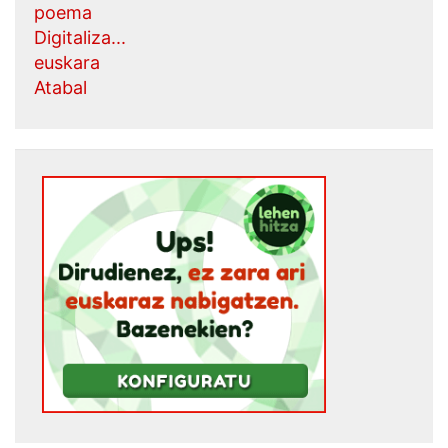
poema
Digitaliza...
euskara
Atabal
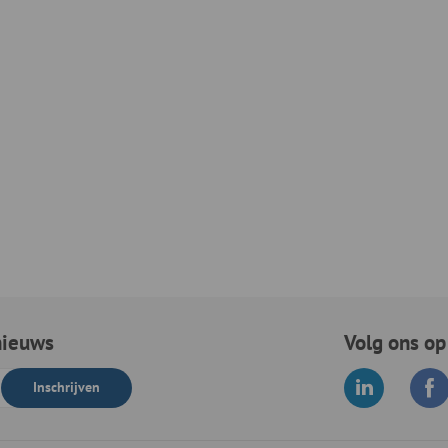
nieuws
Volg ons op
Inschrijven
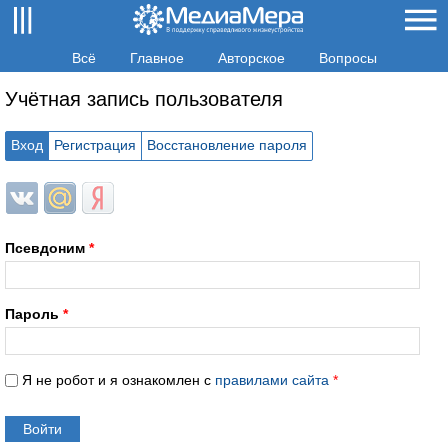
Всё
Главное
Авторское
Вопросы
Учётная запись пользователя
Вход
Регистрация
Восстановление пароля
Login with ВКонтакте
Login with Mail.ru
Login with Яндекс
Псевдоним
*
Пароль
*
Я не робот и я ознакомлен с
правилами сайта
*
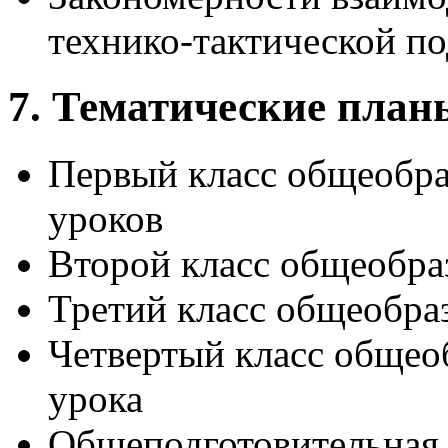
технико-тактической по
7. Тематические план
Первый класс общеобра
уроков
Второй класс общеобра
Третий класс общеобра
Четвертый класс общео
урока
Общеподготовительная 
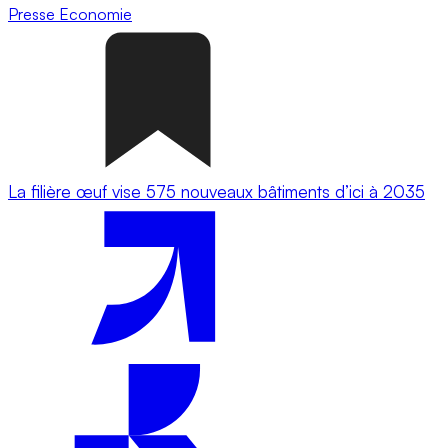
Presse
Economie
La filière œuf vise 575 nouveaux bâtiments d’ici à 2035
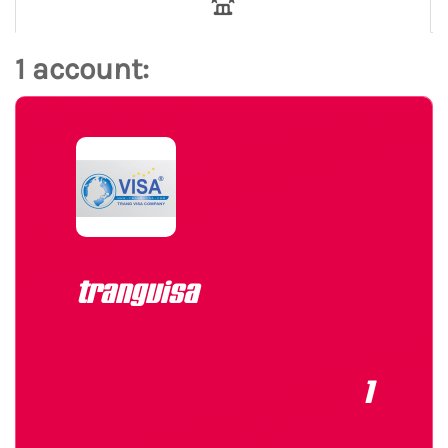
1 account:
trangvisa
1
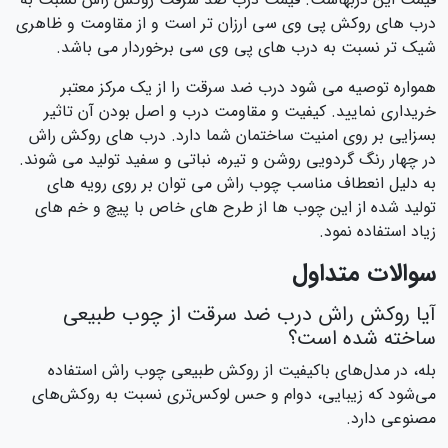
درب های روکش پی وی سی ارزان تر است و از مقاومت و ظاهری
شیک تر نسبت به درب های پی وی سی برخوردار می باشد.
همواره توصیه می شود درب ضد سرقت را از یک مرکز معتبر
خریداری نمایید. کیفیت و مقاومت درب و اصل بودن آن تاثیر
بسزایی بر روی امنیت ساختمان شما دارد. درب های روکش راش
در چهار رنگ گردویی روشن و تیره، نباتی و سفید تولید می شوند.
به دلیل انعطاف مناسب چوب راش می توان بر روی رویه های
تولید شده از این چوب ها از طرح های خاص با پیچ و خم های
زیاد استفاده نمود.
سوالات متداول
آیا روکش راش درب ضد سرقت از چوب طبیعی
ساخته شده است؟
بله، در مدل‌های باکیفیت از روکش طبیعی چوب راش استفاده
می‌شود که زیبایی، دوام و حس لوکس‌تری نسبت به روکش‌های
مصنوعی دارد.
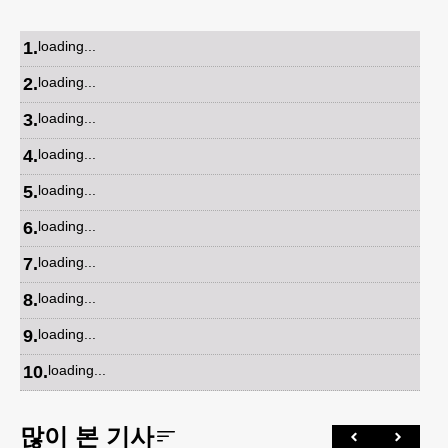
1
.
loading...
2
.
loading...
3
.
loading...
4
.
loading...
5
.
loading...
6
.
loading...
7
.
loading...
8
.
loading...
9
.
loading...
10
.
loading...
많이 본 기사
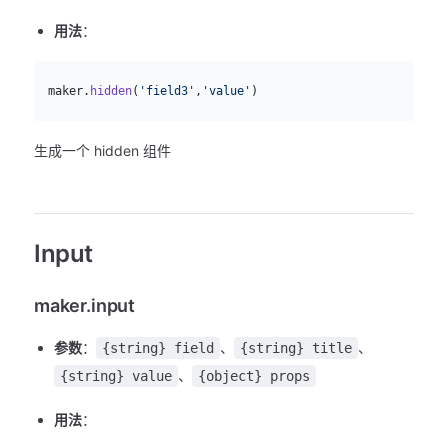
用法
：
js
  maker.
hidden
(
'field3'
,
'value'
)
生成一个 hidden 组件
Input
maker.input
参数
：
、
、
{string} field
{string} title
、
{string} value
{object} props
用法
：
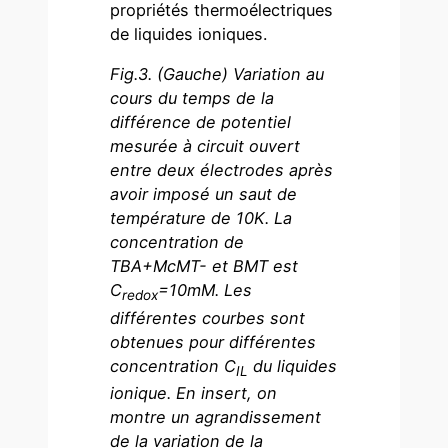
propriétés thermoélectriques
de liquides ioniques.
Fig.3. (Gauche) Variation au
cours du temps de la
différence de potentiel
mesurée à circuit ouvert
entre deux électrodes après
avoir imposé un saut de
température de 10K. La
concentration de
TBA+McMT- et BMT est
C
=10mM. Les
redox
différentes courbes sont
obtenues pour différentes
concentration C
du liquides
IL
ionique. En insert, on
montre un agrandissement
de la variation de la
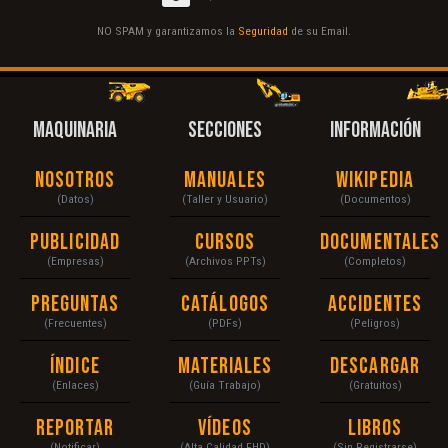
NO SPAM y garantizamos la
Seguridad
de su Email.
MAQUINARIA
SECCIONES
INFORMACIÓN
Nosotros
Manuales
Wikipedia
(Datos)
(Taller y Usuario)
(Documentos)
Publicidad
Cursos
Documentales
(Empresas)
(Archivos PPTs)
(Completos)
Preguntas
Catálogos
Accidentes
(Frecuentes)
(PDFs)
(Peligros)
Índice
Materiales
Descargar
(Enlaces)
(Guía Trabajo)
(Gratuitos)
Reportar
Vídeos
Libros
(Notificar)
(Alta Calidad FHD)
(Sin Registrarse)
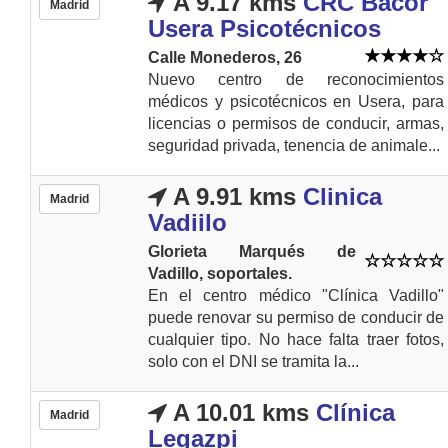
A 9.17 kms
CRC Bacor
Madrid
Usera Psicotécnicos
Calle Monederos, 26
Nuevo centro de reconocimientos
médicos y psicotécnicos en Usera, para
licencias o permisos de conducir, armas,
seguridad privada, tenencia de animale...
A 9.91 kms
Clinica
Madrid
Vadiilo
Glorieta Marqués de
Vadillo, soportales.
En el centro médico "Clínica Vadillo"
puede renovar su permiso de conducir de
cualquier tipo. No hace falta traer fotos,
solo con el DNI se tramita la...
A 10.01 kms
Clínica
Madrid
Legazpi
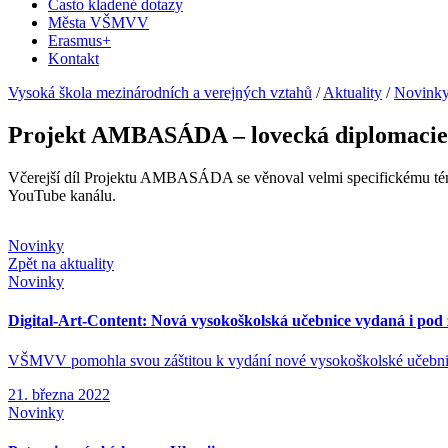
Často kladené dotazy
Města VŠMVV
Erasmus+
Kontakt
Vysoká škola mezinárodních a verejných vztahů
/
Aktuality
/
Novink
Projekt AMBASÁDA – lovecká diplomacie
Včerejší díl Projektu AMBASÁDA se věnoval velmi specifickému téma
YouTube kanálu.
Novinky
Zpět na aktuality
Novinky
Digital-Art-Content: Nová vysokoškolská učebnice vydaná i po
VŠMVV pomohla svou záštitou k vydání nové vysokoškolské učebnice 
21. března 2022
Novinky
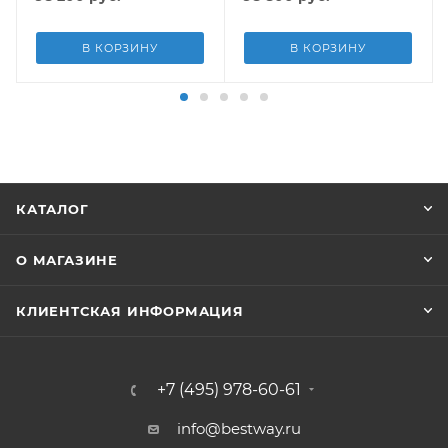
В КОРЗИНУ
В КОРЗИНУ
КАТАЛОГ
О МАГАЗИНЕ
КЛИЕНТСКАЯ ИНФОРМАЦИЯ
+7 (495) 978-60-61
info@bestway.ru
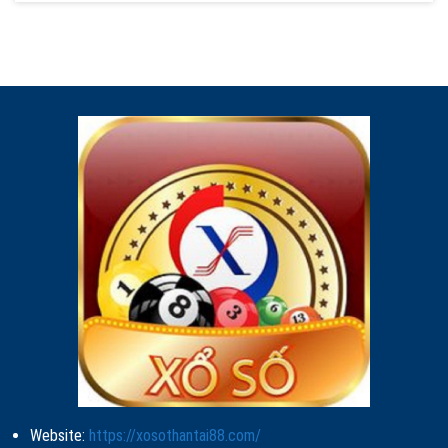
Website:
https://xosothantai88.com/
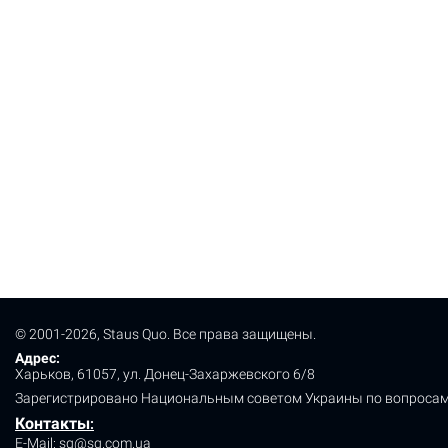
© 2001-2026, Staus Quo. Все права защищены.
Адрес:
Харьков, 61057, ул. Донец-Захаржевского 6/8
Зарегистрировано Национальным советом Украины по вопросам
Контакты
:
E-Mail:
sq@sq.com.ua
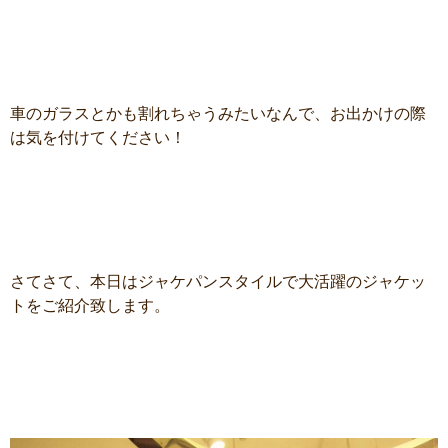
車のガラスとかも割れちゃうみたいなんで、お出かけの際
は気を付けてください！
さてさて、本日はジャケパンスタイルで大活躍のジャケッ
トをご紹介致します。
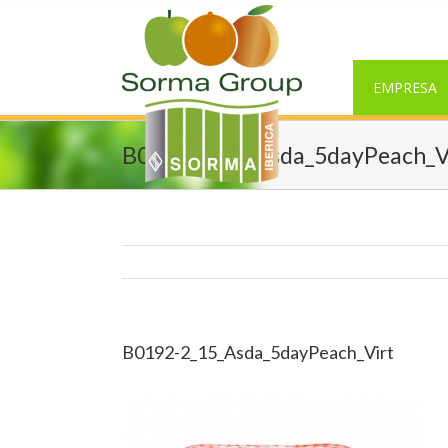
EMPRESA
B0192-2_15_Asda_5dayPeach_V
B0192-2_15_Asda_5dayPeach_Virt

|---|

▸ What you should do:
Each line from the top of the records through the one containing "différence de potentiel" needs to be transcribed exactly, without pictures.

▸ Worked solution:
poema
Digitaliza...
euskara
Atabal
nieuws
Volg ons op
Inschrijven
Всё
Главное
Авторское
Вопросы
Учётная запись пользователя
Вход
Регистрация
Восстановление пароля
Login with ВКонтакте
Login with Mail.ru
Login with Яндекс
Псевдоним
*
Пароль
*
Я не робот и я ознакомлен с
правилами сайта
*
технико-тактической по
7. Тематические план
Первый класс общеобра
уроков
Второй класс общеобра
Третий класс общеобра
Четвертый класс общео
урока
Общеподготовительная 
Presse
Economie
La filière œuf vise 575 nouveaux bâtiments d’ici à 2035
1 account:
trangvisa
1
درب های روکش پی وی سی ارزان تر است و از مقاومت و ظاهری
شیک تر نسبت به درب های پی وی سی برخوردار می باشد.
همواره توصیه می شود درب ضد سرقت را از یک مرکز معتبر
خریداری نمایید. کیفیت و مقاومت درب و اصل بودن آن تاثیر
بسزایی بر روی امنیت ساختمان شما دارد. درب های روکش راش
در چهار رنگ گردویی روشن و تیره، نباتی و سفید تولید می شوند.
به دلیل انعطاف مناسب چوب راش می توان بر روی رویه های
تولید شده از این چوب ها از طرح های خاص با پیچ و خم های
زیاد استفاده نمود.
سوالات متداول
آیا روکش راش درب ضد سرقت از چوب طبیعی
ساخته شده است؟
بله، در مدل‌های باکیفیت از روکش طبیعی چوب راش استفاده
می‌شود که زیبایی، دوام و حس لوکس‌تری نسبت به روکش‌های
مصنوعی دارد.
1
.
loading...
2
.
loading...
3
.
loading...
4
.
loading...
5
.
loading...
6
.
loading...
7
.
loading...
8
.
loading...
9
.
loading...
10
.
loading...
많이 본 기사
用法
：
js
  maker.
hidden
(
'field3'
,
'value'
)
生成一个 hidden 组件
Input
maker.input
参数
：
、
、
{string} field
{string} title
、
{string} value
{object} props
用法
：
propriétés thermoélectriques
de liquides ioniques.
Fig.3. (Gauche) Variation au
cours du temps de la
différence de potentiel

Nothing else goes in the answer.